Richmond Lock and Weir
Please note: To protect staff and boaters, we are currently only accepting card payments for the use of Richmond Lock.
The Port of London Authority owns and operates Richmond Lock and Weir, which is also the base for the Upper River Harbour Service patrols between Putney and Teddington Lock.
Situated between Teddington and Richmond, the weir comprises three vertical steel sluice gates suspended from a footbridge. Each gate weighs 32.6 tonnes and is 20 metres wide and 3.64 metres in depth.
For around two hours each side of high tide, the sluice gates are raised into the footbridge structure above, allowing ships and boats to pass through the barrage. For the rest of the day the sluice gates are closed and passing river traffic must use the lock alongside the barrage.
This period of free navigation can be dramatically changed due to prevailing conditions. In drought conditions the gates will be closed for longer periods, whilst in periods of high fluvial flow they may remain open for much longer. For current information please contact the Lock Foreman on 0208 940 0634.
The sluice gates ensure that the water level betwen Richmond Lock and Teddington Lock is maintained at or above half-tide level.
The structure was officially opened by the Duke and Duchess of York in 1894.
PLA completed a major, £4 million refurbishment of the lock and weir in the early 1990's. HRH Prince Andrew, Duke of York was, appropriately, guest of honour at celebrations of the system's Centenary in 1994.
The lock and weir underwent a £500,000 repaint that was completed in February 2020.
Navigating Richmond Lock and Weir
be obtained at £750 per named vessel, per year payable either in full or quarterly as part of a vessel Annual Port Due.
Return passages on the same day will not be charged an additional £8.00.
No charges will be levied on vessels which use the boat rollers (recently refitted and safe for use by small vessels).
No charges will be levied on trading barges or tugs towing them.
When the sluice gates are down and the weir closed, the following signals are in operation:
- By Day - 3 red discs in the form of an inverted triangle shown at each arch.
- By Night - An inverted triangle of 3 red lights at each arch.
In addition an illuminated sign on the upper end of lock entrance reads ‘Weirs are closed please use Lock’. The lock must be used in these circumstances.
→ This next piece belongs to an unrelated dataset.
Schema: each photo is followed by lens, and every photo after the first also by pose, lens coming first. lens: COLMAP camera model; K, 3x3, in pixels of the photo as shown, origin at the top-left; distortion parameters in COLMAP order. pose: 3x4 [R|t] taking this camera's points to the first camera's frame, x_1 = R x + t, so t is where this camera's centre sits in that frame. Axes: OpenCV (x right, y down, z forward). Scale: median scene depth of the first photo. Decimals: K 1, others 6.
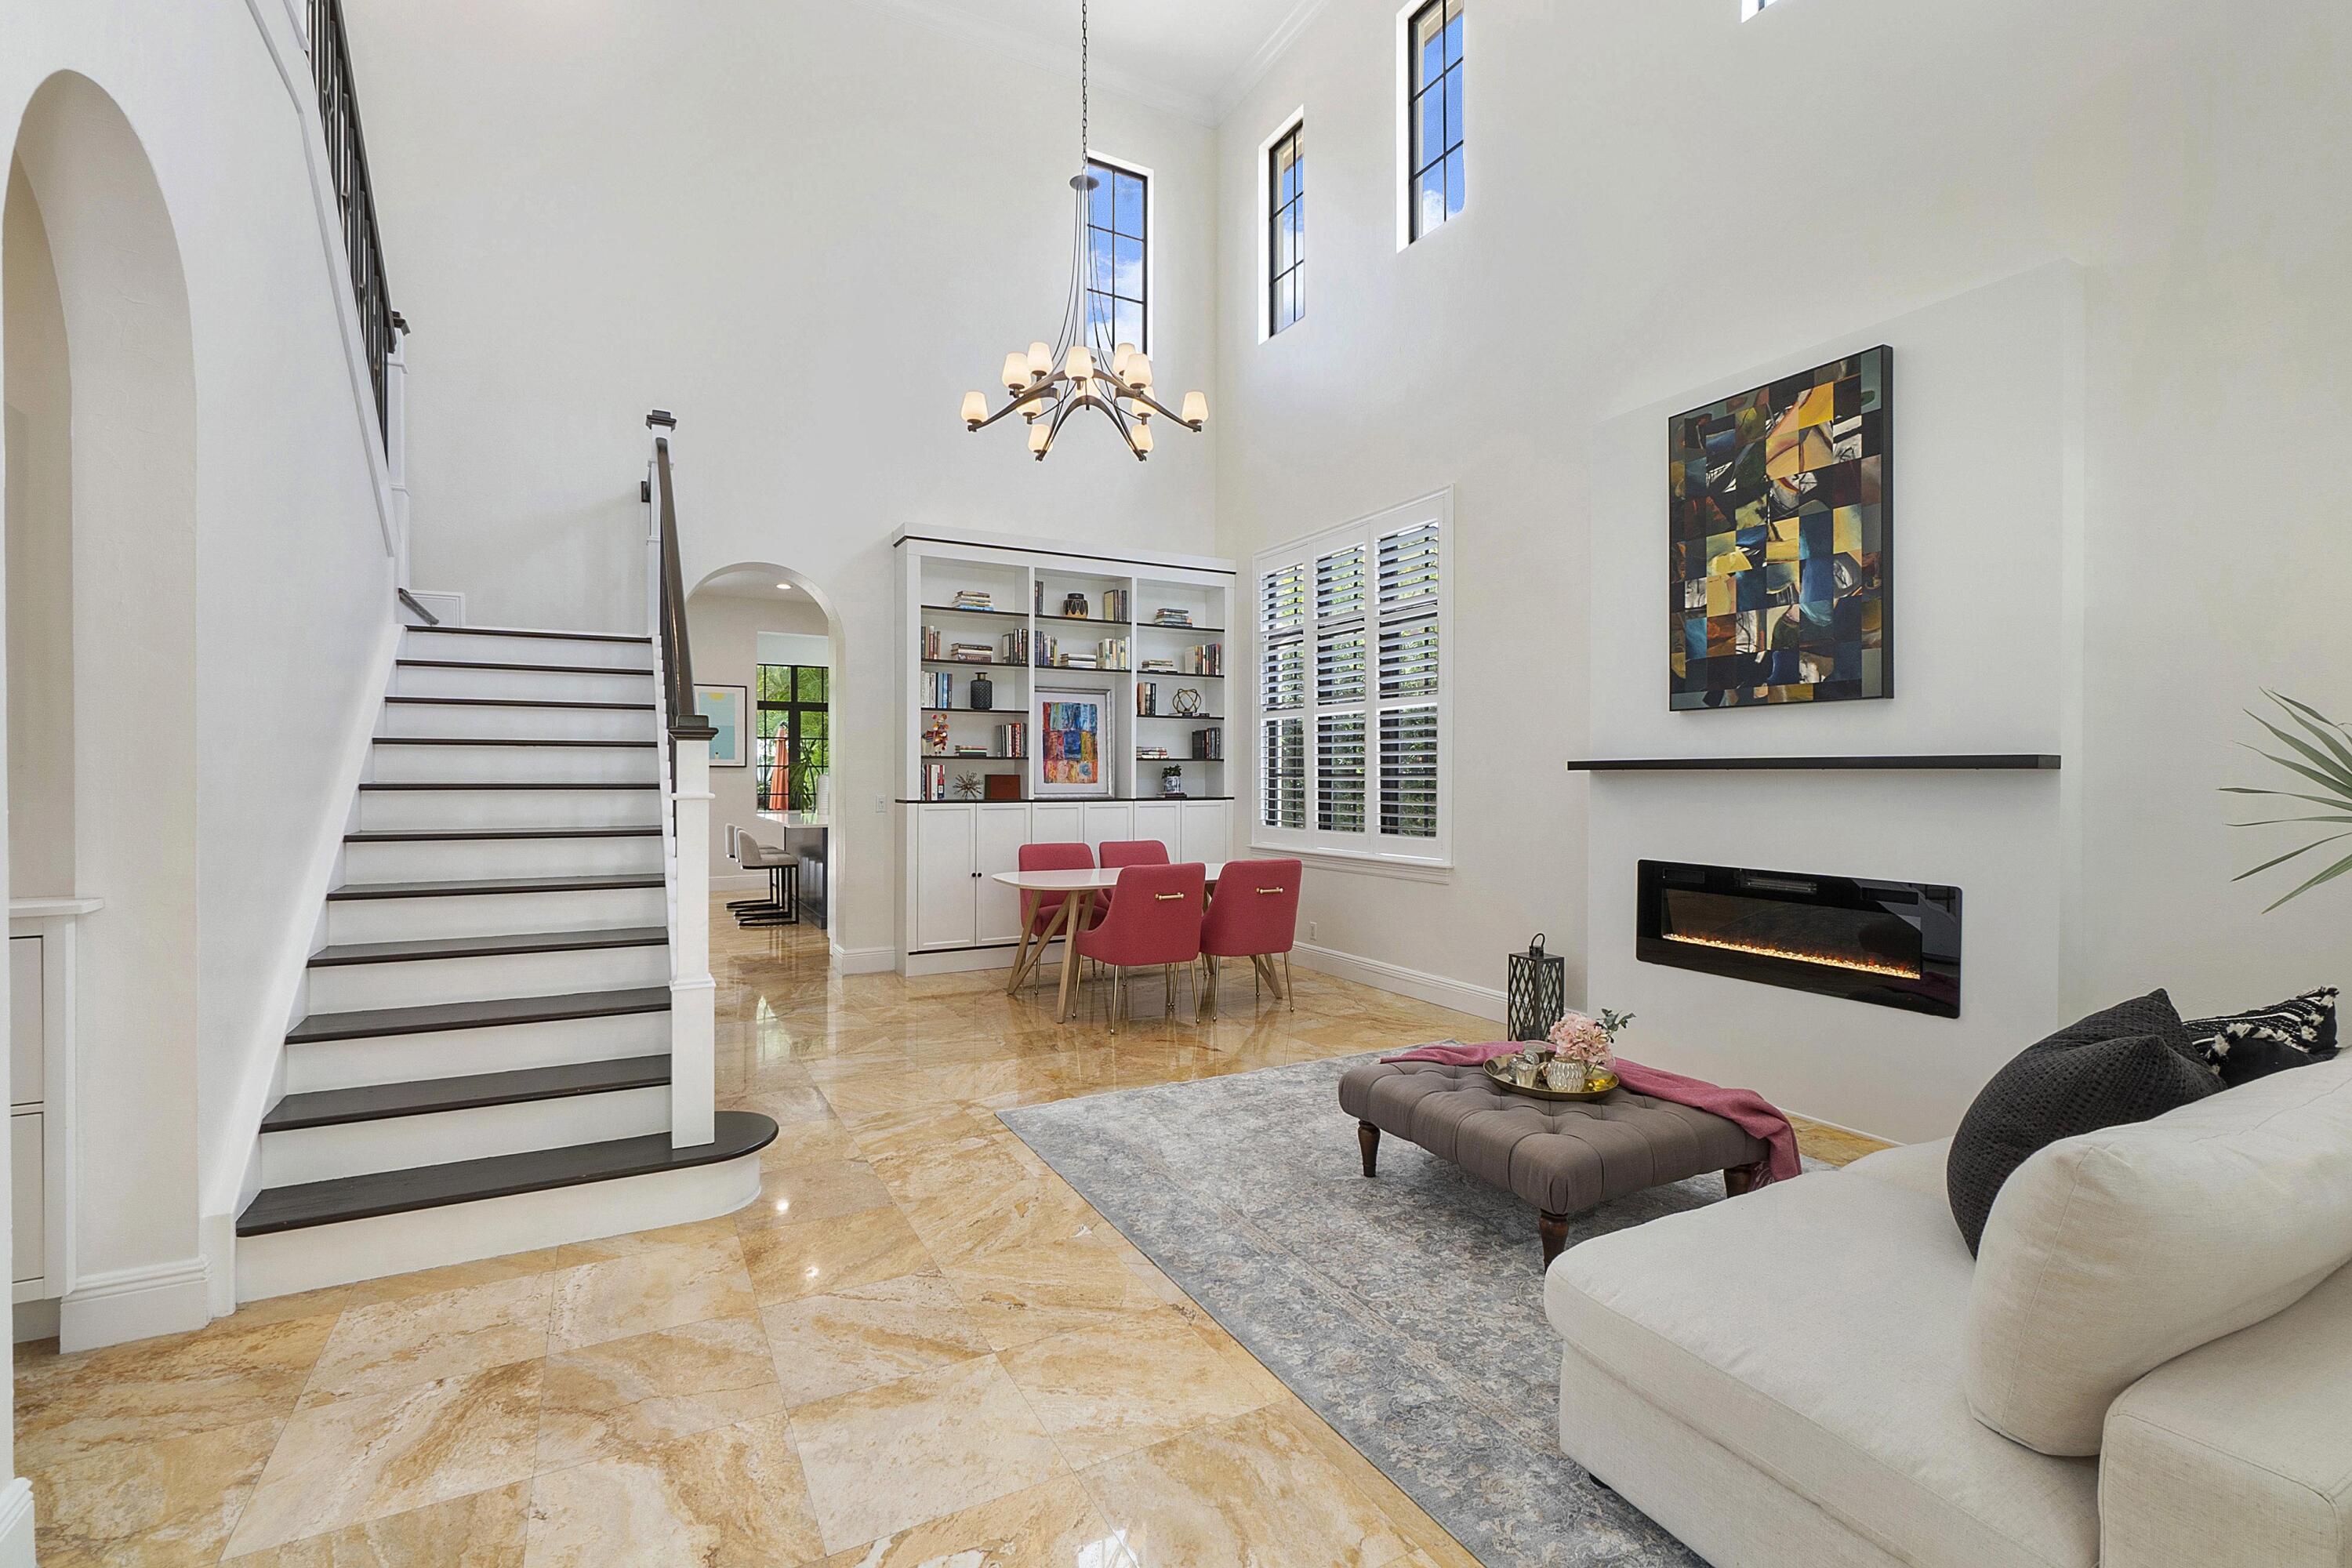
lens RADIAL K [[1022.6, 0, 1163.8], [0, 1022.6, 785.5], [0, 0, 1]] dist [-0.007702, 0.002799]
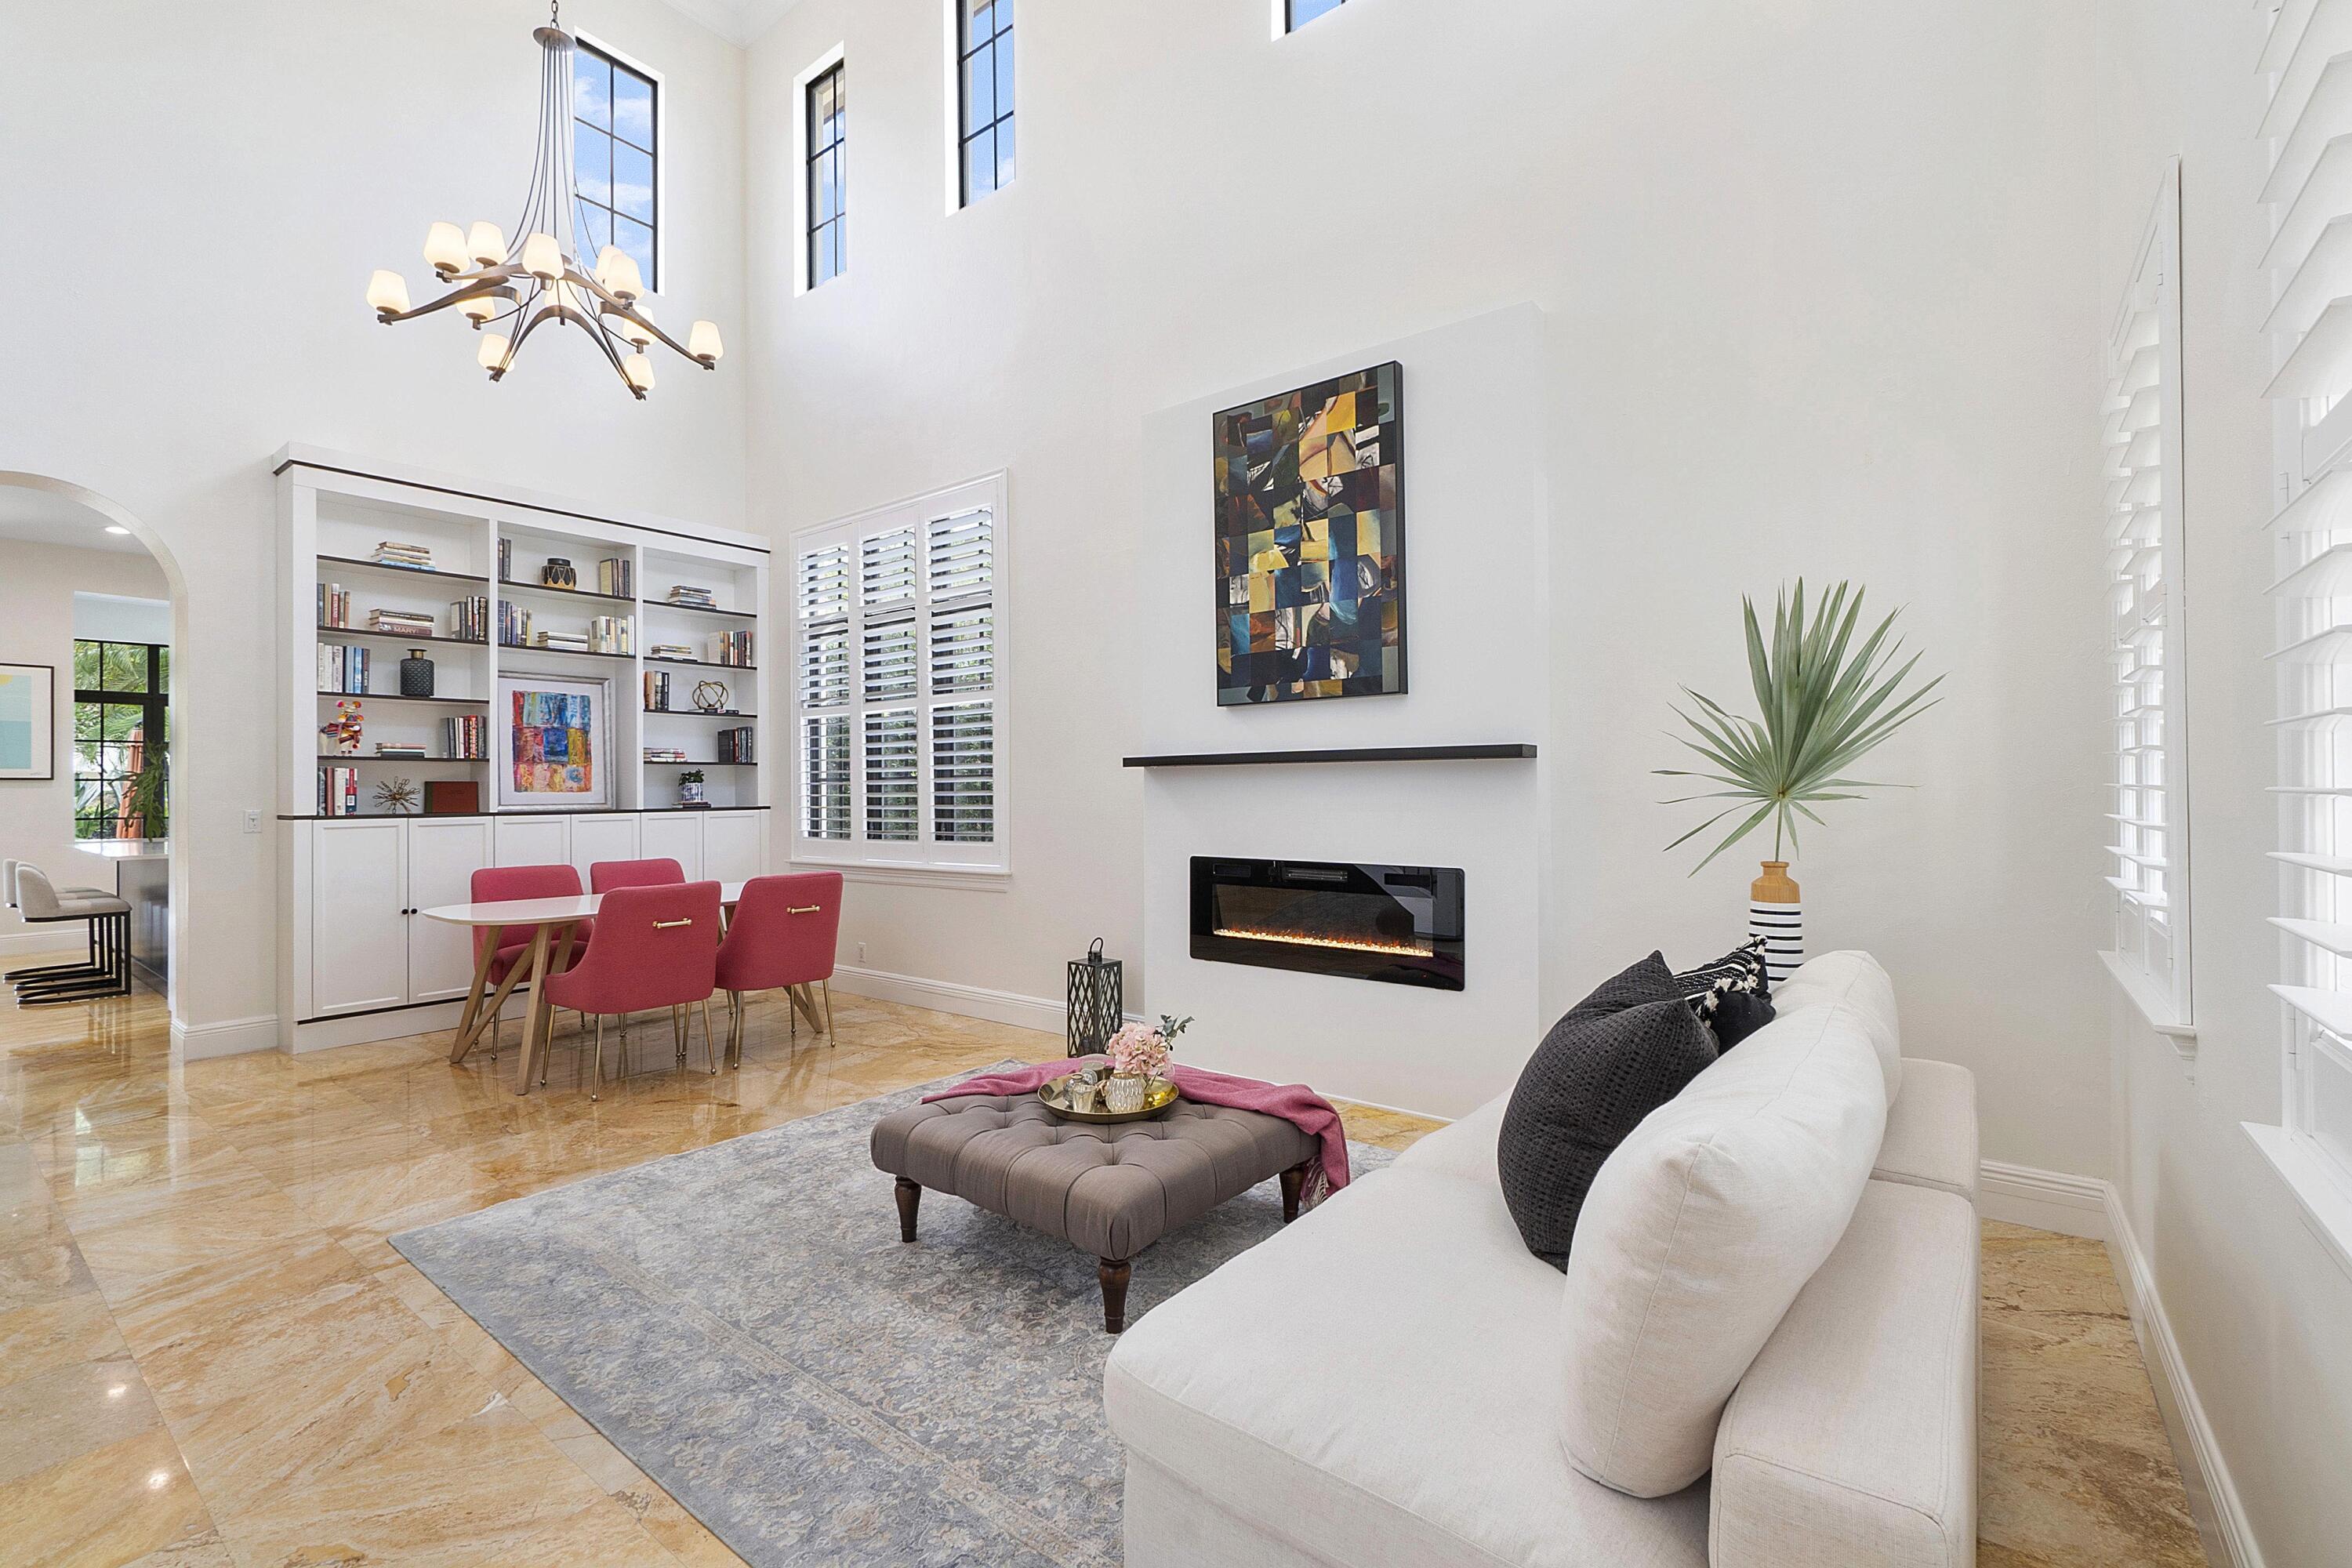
lens RADIAL K [[1022.6, 0, 1168.6], [0, 1022.6, 784.6], [0, 0, 1]] dist [-0.007702, 0.002799]
pose [[0.912919, -0.007100, 0.408079, 0.044644], [0.013424, 0.999830, -0.012634, 0.016560], [-0.407919, 0.017012, 0.912859, 0.111425]]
An exclusion zone is established from the extremities of the Lock islands in a line across the river to the Middlesex shore. Mariners should not enter this Exclusion Zone whilst the weirs are in the lowered position or when they are being operated. Only when the weir gates are fully raised and the Closed Arch Signs have been removed is it permitted to navigate into the navigation exclusion zone and through Richmond Footbridge No. 2 or No. 3 arches.
Only those vessels manoeuvring on or to the Lock island berths, vessels engaged in emergency operations or smaller vessels wishing to utilise the boat rollers in No. 1 arch are exempt from this requirement.
For approximately 2 hours either side of high water the weir sluice gates are raised allowing free passage. At these times the following signal is displayed by day and night:
- 2 amber lights shown at each arch - weir open, free navigation.
Mooring trots along the Deer Park bank are expressly for the use of those craft waiting to use the lock. Small craft rollers in the Isleworth bank arch are available for canoes and skiffs instead of locking. At low water the depth below the weir is restricted and care should be taken when approaching from downstream. The maintained level of water above the weir is 1.72m above OD Newlyn.
Multiple Low Tide Predictions at Richmond Lock and Weir
This phenomenon is not an error but due to the prolonged low water period that exists at Richmond. The prediction programme looks for the turning points in the tidal cycle (i.e. where the tide changes from rising to falling). At Richmond this means that slight variations in the prediction can result in consecutive "low" waters. The multiple low waters have not been edited out of the tide tables so as to illustrate the low water stand that occurs.